The first of these—a three-note questioning motive in the low strings—launches the opening movement. This question generates a lengthy slow introduction, brooding but also expectant. The questioning idea then erupts into a bold Allegro, but Franck immediately short circuits that and reprises the slow introduction in a higher key. After this, the Allegro finally takes wing and soon introduces us to the second of the symphony's motto themes: an optimistic tune rocking around the note A, which is introduced fortissimo by the full orchestra. After developing his materials, Franck recapitulates the slow introduction, its original brooding quality now transformed into a blaze of brass. A short but powerful coda decisively changes the question into a ringing affirmation in D major.
By contrast, the second movement is all French subtlety and delicate scoring, a combination of slow movement and scherzo. Harp and plucked strings outline the theme, then the English horn sings it in full: a grave and melancholy melody with an old-fashioned modal flavor. The remainder of the movement is devoted to variations on this theme. An extended section of rapid, fluttering string patterns contribute a scherzo lightness while retaining the theme's outline.

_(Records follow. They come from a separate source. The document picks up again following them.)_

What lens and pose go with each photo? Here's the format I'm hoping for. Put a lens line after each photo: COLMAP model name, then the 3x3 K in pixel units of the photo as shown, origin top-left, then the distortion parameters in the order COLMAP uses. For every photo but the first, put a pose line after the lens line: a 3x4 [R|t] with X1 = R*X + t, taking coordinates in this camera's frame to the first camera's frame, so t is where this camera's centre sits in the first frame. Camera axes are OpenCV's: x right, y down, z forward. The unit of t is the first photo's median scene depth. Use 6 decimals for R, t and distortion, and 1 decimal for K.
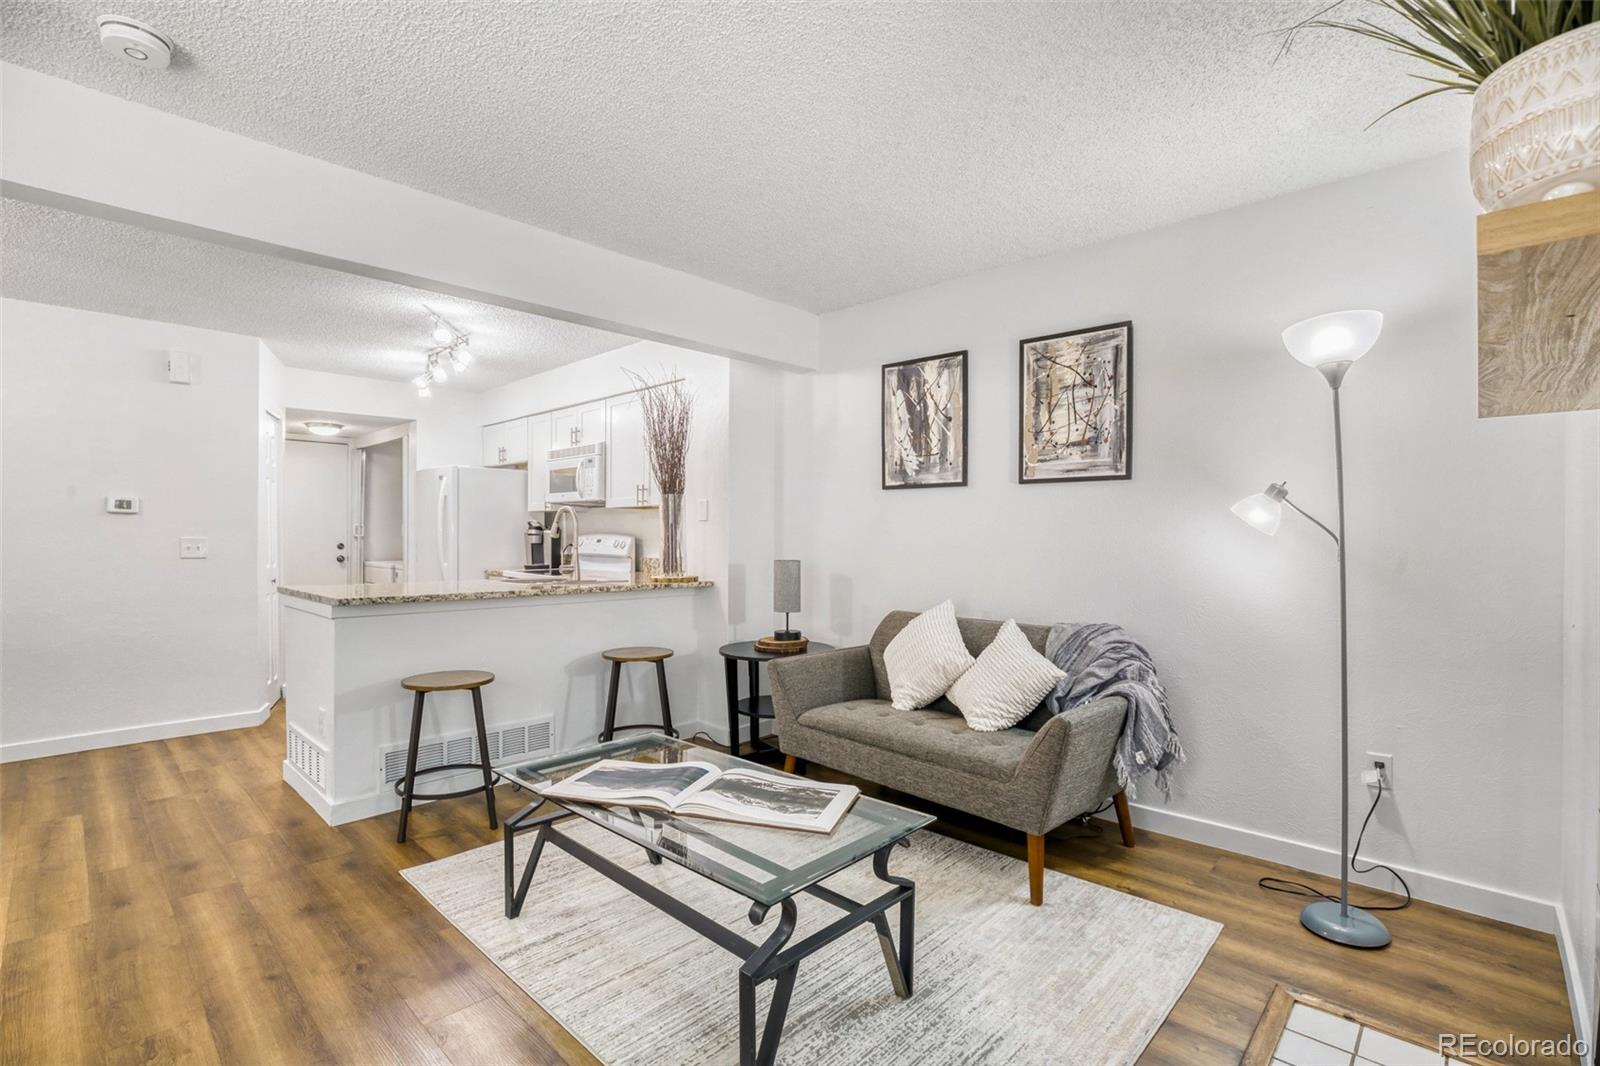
lens RADIAL K [[735.3, 0, 805.2], [0, 735.3, 537.9], [0, 0, 1]] dist [-0.045065, 0.014016]
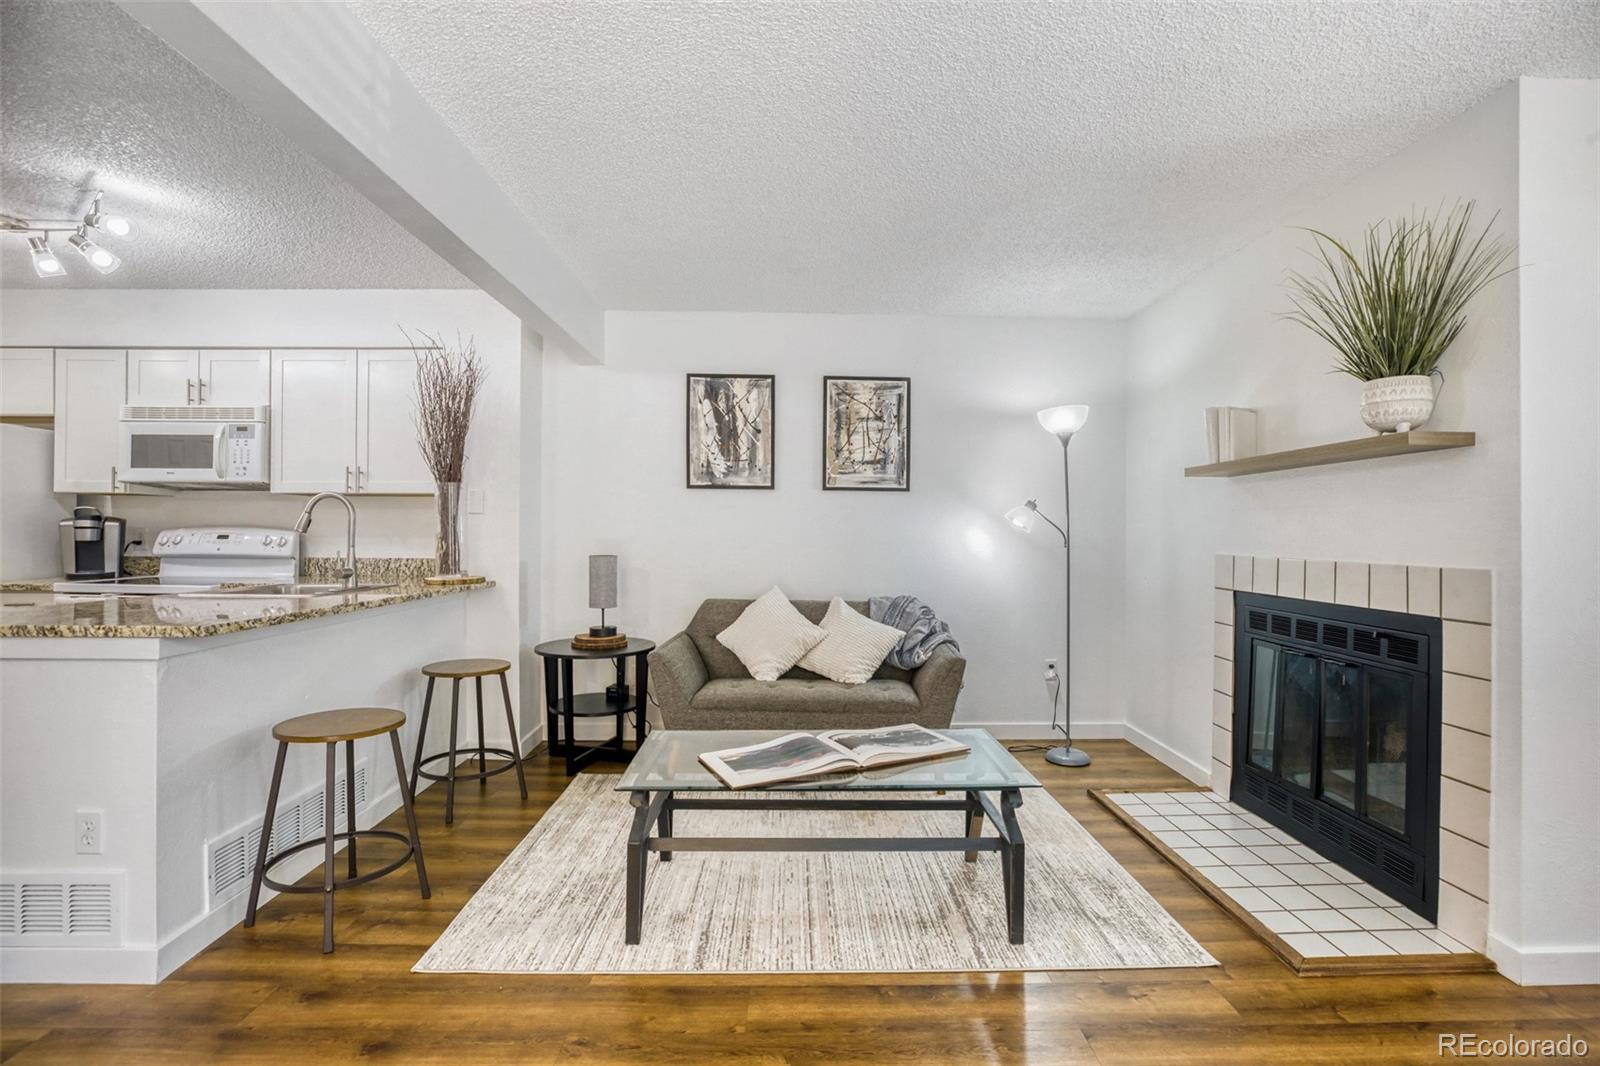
lens RADIAL K [[731.4, 0, 807.5], [0, 731.4, 531.1], [0, 0, 1]] dist [-0.039447, 0.015083]
pose [[0.713438, 0.001042, 0.700718, -0.565685], [-0.001165, 0.999999, -0.000301, -0.002884], [-0.700718, -0.000601, 0.713439, 0.115609]]
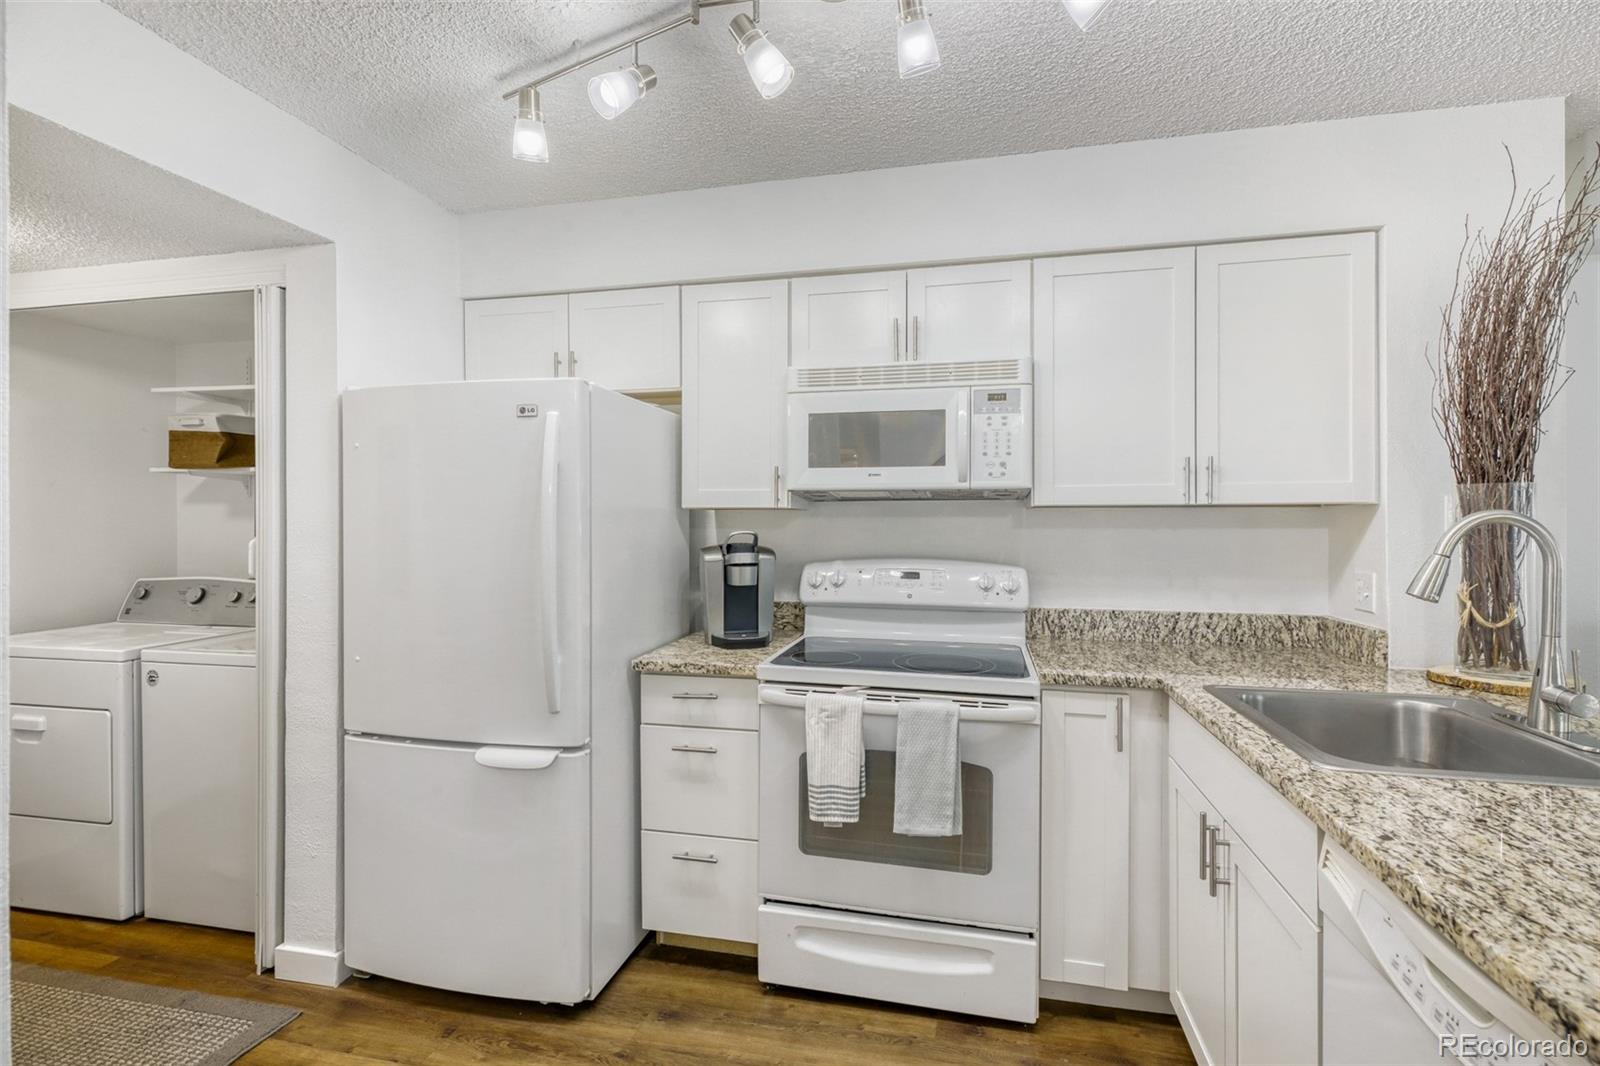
lens RADIAL K [[752.6, 0, 800.0], [0, 752.6, 533.0], [0, 0, 1]] dist [0.000255, 0.000079]
pose [[0.862422, -0.014098, 0.505994, -0.889133], [0.005905, 0.999824, 0.017791, -0.047628], [-0.506156, -0.012355, 0.862354, 0.966468]]
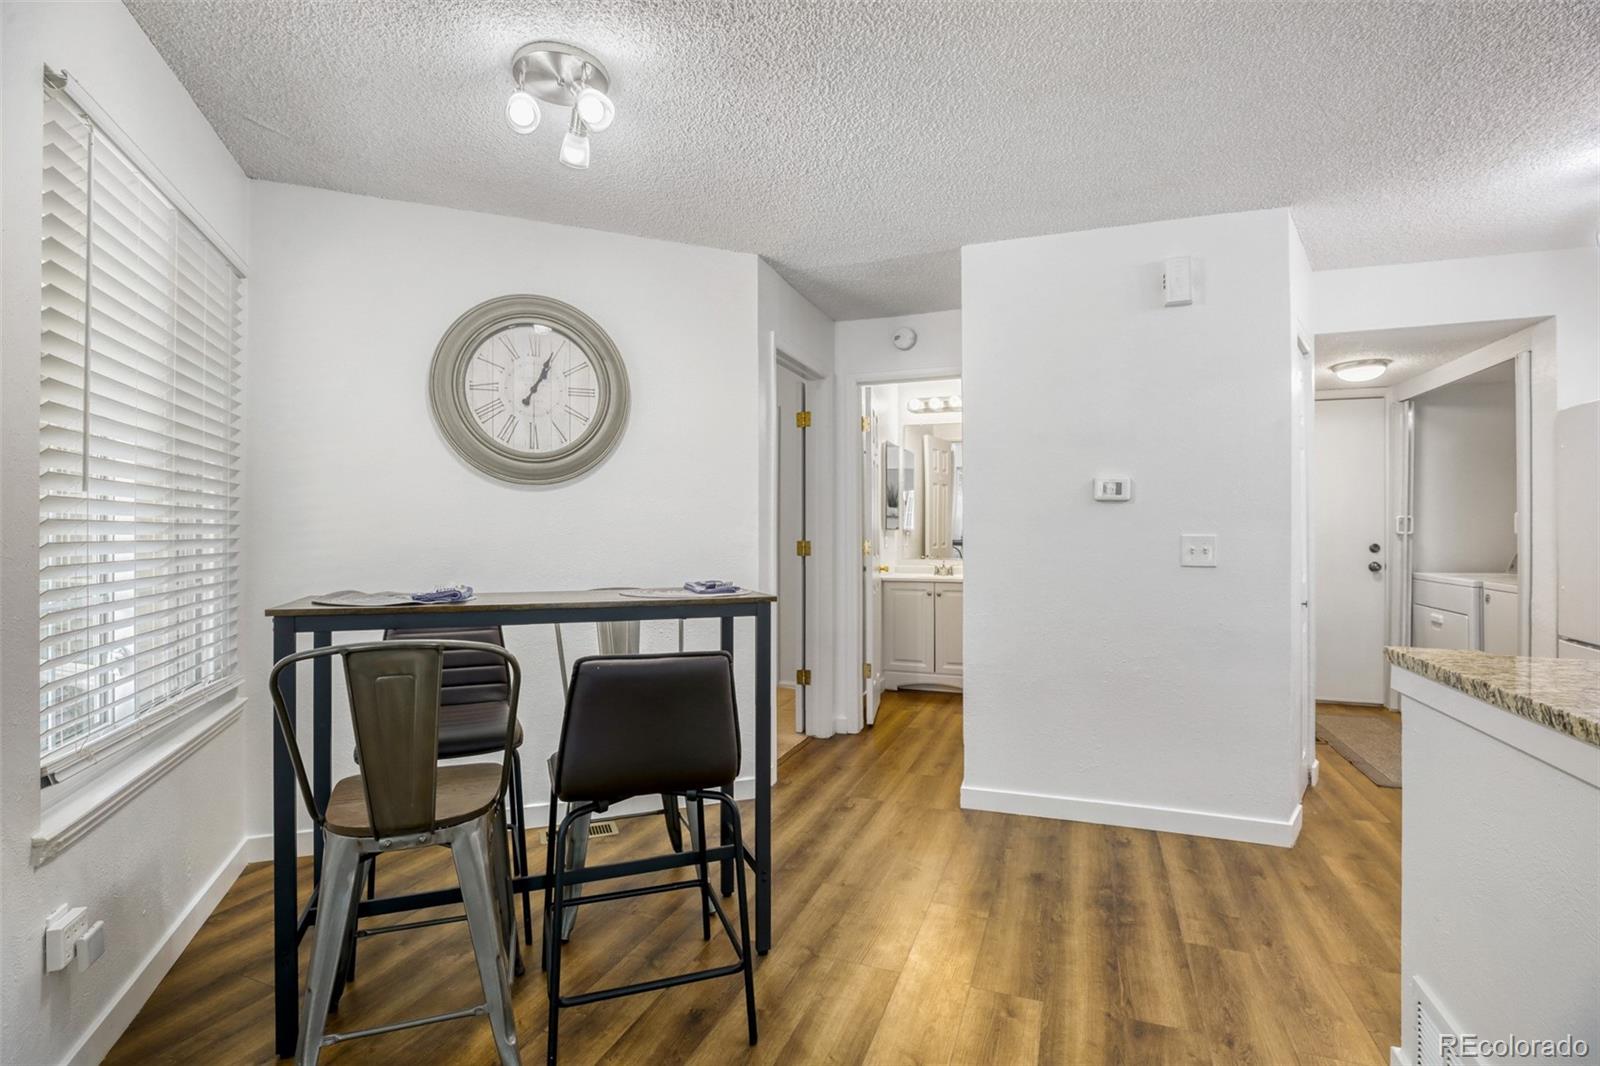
lens RADIAL K [[735.3, 0, 805.2], [0, 735.3, 537.9], [0, 0, 1]] dist [-0.045065, 0.014016]
pose [[0.388054, 0.005698, -0.921619, -0.459102], [-0.002431, 0.999984, 0.005159, -0.000157], [0.921633, 0.000239, 0.388062, 0.494120]]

The finale opens boldly with an exultant tune that sounds oddly familiar. We find out why later in the movement when the first movement's optimistic second theme returns and proves to be a close cousin. Reminiscences of earlier music keep reappearing, led off by the return of the second movement's grave dance. The closing coda reprises the opening question motive, now combined with the optimistic theme and elevated by harps. But it is the finale's own exultant theme that finally sweeps aside nostalgia for a joyous conclusion.